The Playroom: New Year's intentions

Author: Maraya Steadman '89, '90MBA

Maraya Steadman

When my youngest child leaves for college and I am sitting in my quiet house missing everybody and all the mess and the noise, and I am feeling old, lonely and pathetic, I am going to look up on the wall of my kitchen, there above the coffee maker, where I wrote myself a note.

Sit down, drink an entire cup of hot coffee, enjoy it.

I own a bazillion white coffee mugs I bought in a huge box at a restaurant supply store. Why? Because I leave half-drunk cups of coffee all over my house. I seem to have some sort of middle-aged dementia when it comes to where did I put my coffee?

Every morning I start out with the best of intentions, but then somebody needs me to find their shoes, or a couple some bodies get into a fight over the blue Legos, or I just walk upstairs and put it in the linen closet.

Some of my mom friends get up early to have some quiet time in their day, time for the ritual of that first cup of coffee. Like meditation, yoga or a hot shower, preparing them for the day about to begin. I believe in ritual and hot showers, but not enough to get up at 5:30.

Today, after getting the older children off to school, I poured my third or maybe fourth cup and sat down at my computer. Within minutes, my 3-year old peed on the playroom carpet.

After I cleaned that up, I found my half-drunk cup on top of the washing machine, cold.

I tried again. The coffee was gone. So I sat down to tell the dog all about it. He fell asleep beside me as my youngest child played upstairs.

The moment was so peaceful, filled with nothing but the sound of my daughter playing, the sleeping dog at my feet, open windows and the breeze. If I were drinking a hot coffee and some was blog creating itself, the morning would be perfect.
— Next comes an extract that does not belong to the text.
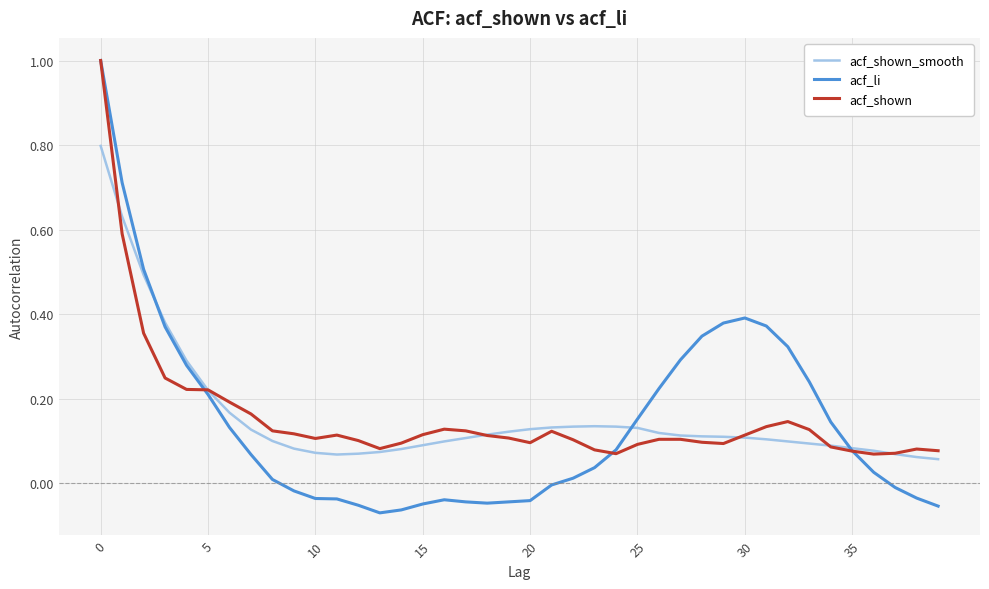

Which series has the largest range (max minus min)?

acf_li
But perfect never happens does it? It’s all about trying to get the moments where they are, for what they are, ordinary, simple, a quiet morning at home with the sleeping dog and a young child.

I think I will just hold on to all these half-drunk cups of cold coffee decorating the tops of radiator covers and the washing machine, and give thanks for the child who needed me for something more important than drinking a hot coffee, like dry underpants.